* _Saved data entries_:
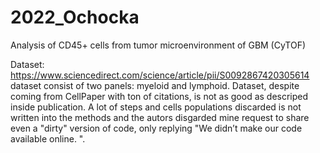 # 2022_Ochocka





Analysis of CD45+ cells from tumor microenvironment of GBM (CyTOF)

Dataset:
https://www.sciencedirect.com/science/article/pii/S0092867420305614
dataset consist of two panels: myeloid and lymphoid.
Dataset, despite coming from CellPaper with ton of citations, is not as good as descriped inside publication. 
A lot of steps and cells populations discarded is not written into the methods and the autors disgarded mine 
request to share even a "dirty" version of code, only replying "We didn’t make our code available online. ".

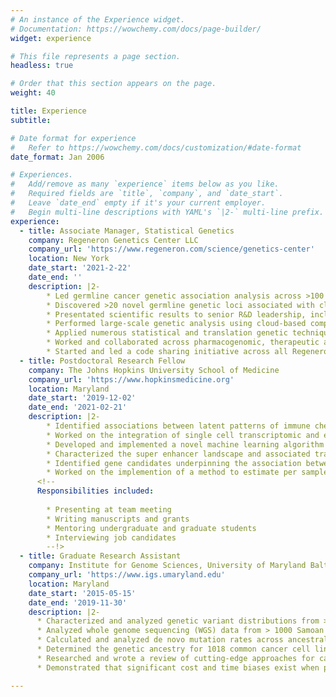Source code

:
 ```yaml
---
# An instance of the Experience widget.
# Documentation: https://wowchemy.com/docs/page-builder/
widget: experience

# This file represents a page section.
headless: true

# Order that this section appears on the page.
weight: 40

title: Experience
subtitle:

# Date format for experience
#   Refer to https://wowchemy.com/docs/customization/#date-format
date_format: Jan 2006

# Experiences.
#   Add/remove as many `experience` items below as you like.
#   Required fields are `title`, `company`, and `date_start`.
#   Leave `date_end` empty if it's your current employer.
#   Begin multi-line descriptions with YAML's `|2-` multi-line prefix.
experience:
  - title: Associate Manager, Statistical Genetics
    company: Regeneron Genetics Center LLC
    company_url: 'https://www.regeneron.com/science/genetics-center'
    location: New York
    date_start: '2021-2-22'
    date_end: ''
    description: |2-
        * Led germline cancer genetic association analysis across >100 EHR derived cancer phenotypes, which led to >3 patent filings within my first 18 months
        * Discovered >20 novel germline genetic loci associated with clonal hematopoiesis of indeterminate potential (CHIP), including multiple independent protective missense variant associations supportive of therapeutic target potential
        * Presentated scientific results to senior R&D leadership, including company co-founder and CSO
        * Performed large-scale genetic analysis using cloud-based computational infrastructure (e.g. AWS, DNANexus), and developed >5 DNANexus applets as components of genetic data processing pipelines
        * Applied numerous statistical and translation genetic techniques (e.g. GWAS, fine-mapping, regression and classification, meta analysis, genetic risk scores) for the analysis of genetic and phenotypic data
        * Worked and collaborated across pharmacogenomic, therapeutic area, clinical trial, and translational genetic teams as part of multiple interdisciplinary cancer projects
        * Started and led a code sharing initiative across all Regeneron Genetic Center analytical teams in order to increase computational learning, visibility, resource usage, and efficiency
  - title: Postdoctoral Research Fellow
    company: The Johns Hopkins University School of Medicine
    company_url: 'https://www.hopkinsmedicine.org'
    location: Maryland
    date_start: '2019-12-02'
    date_end: '2021-02-21'
    description: |2-
        * Identified associations between latent patterns of immune checkpoint inhibitor response in melanoma and progression free survival
        * Worked on the integration of single cell transcriptomic and epigenomic sequencing data
        * Developed and implemented a novel machine learning algorithm that uses a top-scoring pairs (TSP) approach to perform regression
        * Characterized the super enhancer landscape and associated transcription factor enrichements in head and neck squamous cell carcinoma
        * Identified gene candidates underpinning the association between vitamin D and head and neck cancer
        * Worked on the implemention of a method to estimate per sample immunogenicity scores that derive from cancer-specific alternative splicing events
      <!--   
      Responsibilities included:
        
        * Presenting at team meeting
        * Writing manuscripts and grants
        * Mentoring undergraduate and graduate students
        * Interviewing job candidates
        --!>        
  - title: Graduate Research Assistant
    company: Institute for Genome Sciences, University of Maryland Baltimore
    company_url: 'https://www.igs.umaryland.edu'
    location: Maryland
    date_start: '2015-05-15'
    date_end: '2019-11-30'
    description: |2-
      * Characterized and analyzed genetic variant distributions from > 40,000 human genomes as part of the NHLBI TOPMed program
      * Analyzed whole genome sequencing (WGS) data from > 1000 Samoan individuals to study the evolutionary history of modern Samoa
      * Calculated and analyzed de novo mutation rates across ancestrally diverse human populations and discovered a mutation reduction in the Amish founder population
      * Determined the genetic ancestry for 1018 common cancer cell line models and identified gene expression and mutation differences from ancestrally diverse cancer cell lines
      * Researched and wrote a review of cutting-edge approaches for cancer detection and treatment via non-invasive liquid biopsy
      * Demonstrated that significant cost and time biases exist when performing clinical genetic variant prioritization on individuals with non-European ancestral backgrounds

---
```

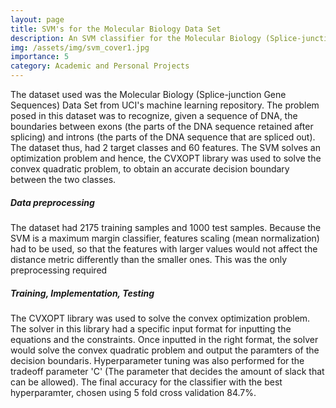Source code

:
 ```yaml
---
layout: page
title: SVM's for the Molecular Biology Data Set
description: An SVM classifier for the Molecular Biology (Splice-junction Gene Sequences) Data Set
img: /assets/img/svm_cover1.jpg
importance: 5
category: Academic and Personal Projects
---
```


The dataset used was the Molecular Biology (Splice-junction Gene Sequences) Data Set from UCI's machine learning repository. The problem posed in this dataset was to recognize, given a sequence of DNA, the boundaries between exons (the parts of the DNA sequence retained after splicing) and introns (the parts of the DNA sequence that are spliced out). The dataset thus, had 2 target classes and 60 features. The SVM solves an optimization problem and hence, the CVXOPT library was used to solve the convex quadratic problem, to obtain an accurate decision boundary between the two classes. 

<h5><b>Data preprocessing</b></h5>
The dataset had 2175 training samples and 1000 test samples. Because the SVM is a maximum margin classifier, features scaling (mean normalization) had to be used, so that the features with larger values would not affect the distance metric differently than the smaller ones. This was the only preprocessing required

<h5><b>Training, Implementation, Testing</b></h5>
The CVXOPT library was used to solve the convex optimization problem. The solver in this library had a specific input format for inputting the equations and the constraints. Once inputted in the right format, the solver would solve the convex quadratic problem and output the paramters of the decision boundaris. Hyperparameter tuning was also performed for the tradeoff parameter 'C' (The parameter that decides the amount of slack that can be allowed). The final accuracy for the classifier with the best hyperparamter, chosen using 5 fold cross validation 84.7%.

* _WHAT IS REQUIRED_: Look through the entries and copy every line in which the string "Worked" appears.

* _EXERCISE ANSWER_:
        * Worked and collaborated across pharmacogenomic, therapeutic area, clinical trial, and translational genetic teams as part of multiple interdisciplinary cancer projects
        * Worked on the integration of single cell transcriptomic and epigenomic sequencing data
        * Worked on the implemention of a method to estimate per sample immunogenicity scores that derive from cancer-specific alternative splicing events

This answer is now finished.